Preventing Heartworm

September 3rd, 2015
Preventing Heartworm

Kylie Baracz discovers why it’s important to prevent heartworm in your pet.

You may have heard of heartworm, but what is it and how do dogs get it? Heartworm is a parasitic worm that is transferred from one dog to the next by mosquito bites. And, according to Dr Ian Murdoch from Pennant Hills Veterinary Hospital, dogs don’t transfer it to each other.

“Dogs don’t catch it from each other by meeting at the park or coughing on each other,” he says. “One mosquito bite is enough to transfer the infection. Therefore dogs are not safe just because the owner keeps them away from other dogs.”
Heartworm, although a worm, is different to those that are intestinal. This particular worm travels through the bloodstream to the heart and pulmonary arteries. It can physically obstruct the flow of blood through the right side of the heart and damage the valves. However, Dr Murdoch says the most significant damage happens to the lungs.

“Because the worms irritate and block the arteries of the lungs, parts of the lungs become inflamed, die and scar,” he explains.
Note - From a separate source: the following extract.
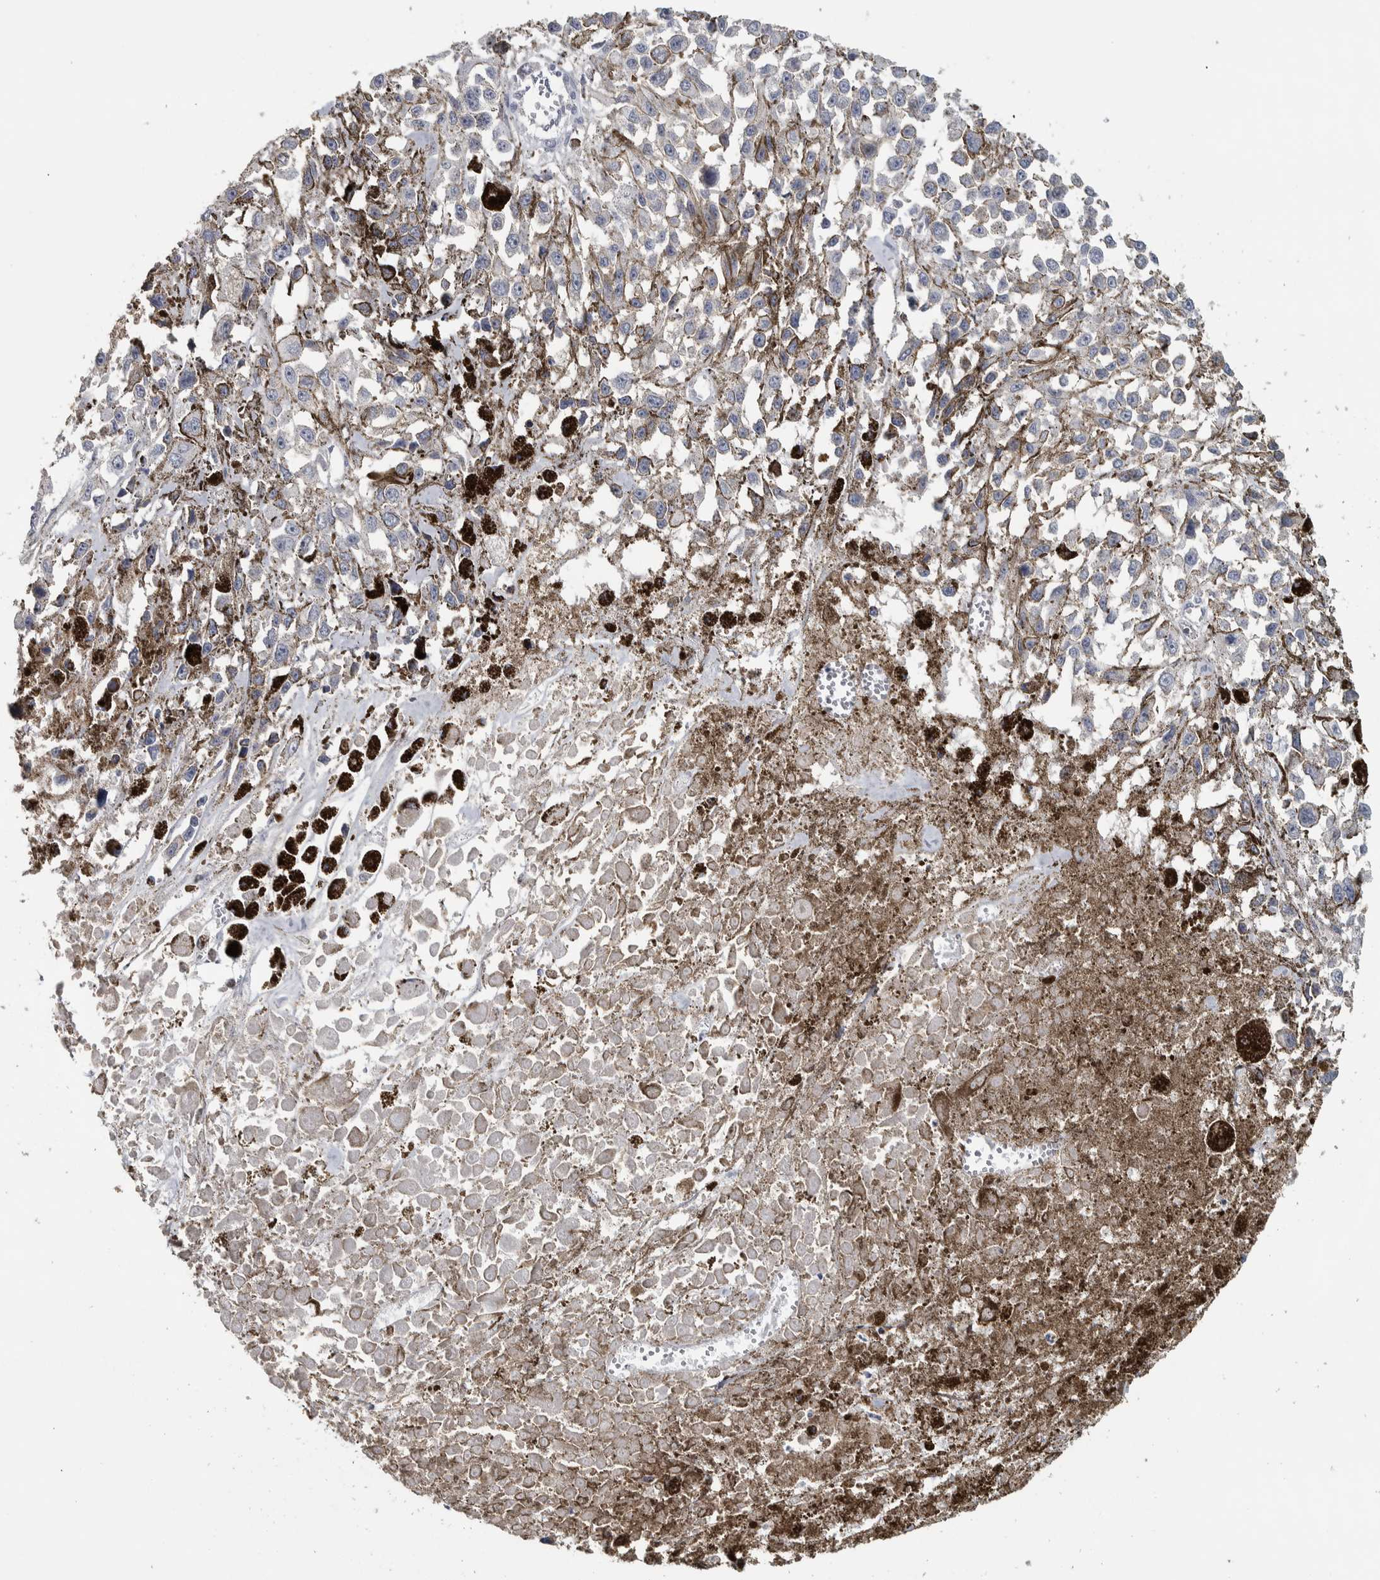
{"staining": {"intensity": "negative", "quantity": "none", "location": "none"}, "tissue": "melanoma", "cell_type": "Tumor cells", "image_type": "cancer", "snomed": [{"axis": "morphology", "description": "Malignant melanoma, Metastatic site"}, {"axis": "topography", "description": "Lymph node"}], "caption": "Immunohistochemistry (IHC) image of neoplastic tissue: malignant melanoma (metastatic site) stained with DAB (3,3'-diaminobenzidine) exhibits no significant protein positivity in tumor cells.", "gene": "NECAB1", "patient": {"sex": "male", "age": 59}}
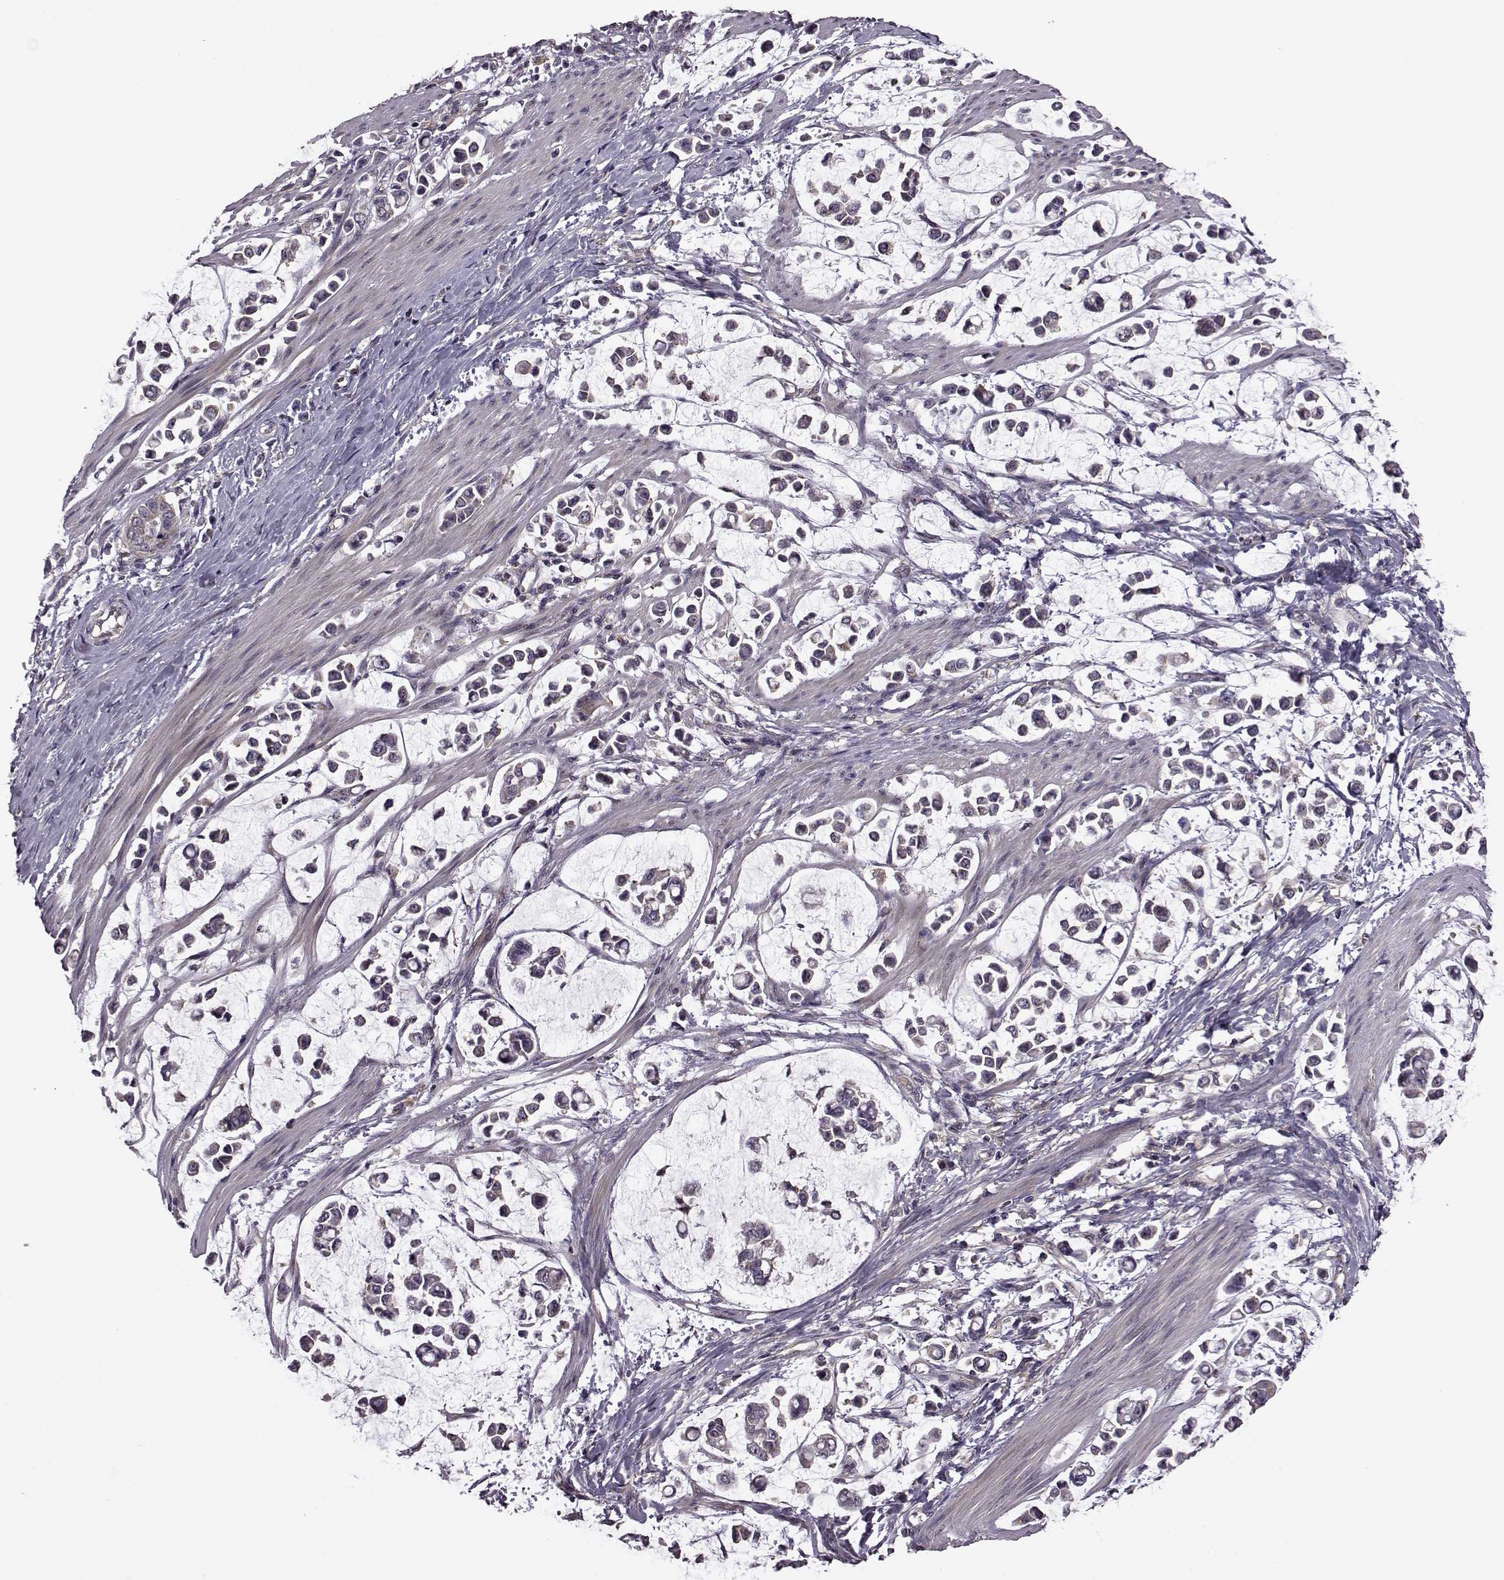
{"staining": {"intensity": "weak", "quantity": ">75%", "location": "cytoplasmic/membranous"}, "tissue": "stomach cancer", "cell_type": "Tumor cells", "image_type": "cancer", "snomed": [{"axis": "morphology", "description": "Adenocarcinoma, NOS"}, {"axis": "topography", "description": "Stomach"}], "caption": "Stomach adenocarcinoma was stained to show a protein in brown. There is low levels of weak cytoplasmic/membranous staining in about >75% of tumor cells.", "gene": "URI1", "patient": {"sex": "male", "age": 82}}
Because of this potential damage to the lungs, the most common symptoms relate to this area. Signs to look out for include:
• Coughing — the most common sign
• Poor energy levels when exercising
• Getting tired easily and puffing more.
“In locations where heartworm is very common, actual acute heart and liver disease is possible,” says Dr Murdoch. “This occurs when many worms mature at once in the heart and obstruct the flow of blood. These dogs become severely ill very quickly and need emergency care.”


Due to the different way heartworms live, normal intestinal worming won’t help prevent this disease. To prevent heartworm, Dr Murdoch recommends that owners use a special heartworm-specific preventative medicine.

“This is sometimes supplied with an intestinal wormer, but owners need to check carefully that heartworm prevention is included in the wormer they use,” says Dr Murdoch. “Prevention can be given in chewable treats, tablets, injections (once a year) and even back of the neck spot-on-type doses.”

It’s important to make sure your dog is up to date with its preventative treatment as it’s much easier to prevent heartworm than treat it. “It is important to prevent heartworm because the prevention is so simple and virtually 100 per cent effective and the disease is so debilitating and dangerous,” advises Dr Murdoch. “Also, who can be sure their dog hasn’t been bitten by a mosquito?”



So what should owners do if they suspect their dog has heartworm? “They can go to their regular vet and discuss the symptoms they are seeing and have an examination,” says Dr Murdoch. “Then it is simply a matter of having a small amount of blood taken and a very reliable quick test performed. Often this can be done at the vet hospital but sometimes the blood needs to be sent to the laboratory.

“Usually the dog will need another test six months after it has been taking preventative drugs just to cover the rare case of heartworm being contracted too close to the first test to be detectable. Occasionally the vet may also recommend X-rays.”

The tests can pick up heartworm in dogs before they are even sick so a heartworm test can give you peace of mind and prevention is easy.

If your dog is found to have heartworm, it will need to be hospitalised for a course of special injections, different to those that prevent heartworm. They can be damaging if not monitored properly.

“How much supportive care and hospitalisation the dog will need will depend on how unwell the dog is when treatment commences,” says Dr Murdoch. “Heartworm disease is much less common than it was when we only had daily heartworm tablets, so people shouldn’t fear the worst automatically. Just go to your vet and discuss your concerns.”

Advances in treatment

“Quite a few years ago the arsenic-based treatment drug was improved so that there were fewer side-effects,” says Dr Murdoch. “However, dogs handle treatment much better if the condition is detected and treated early before the animal’s general health is damaged.”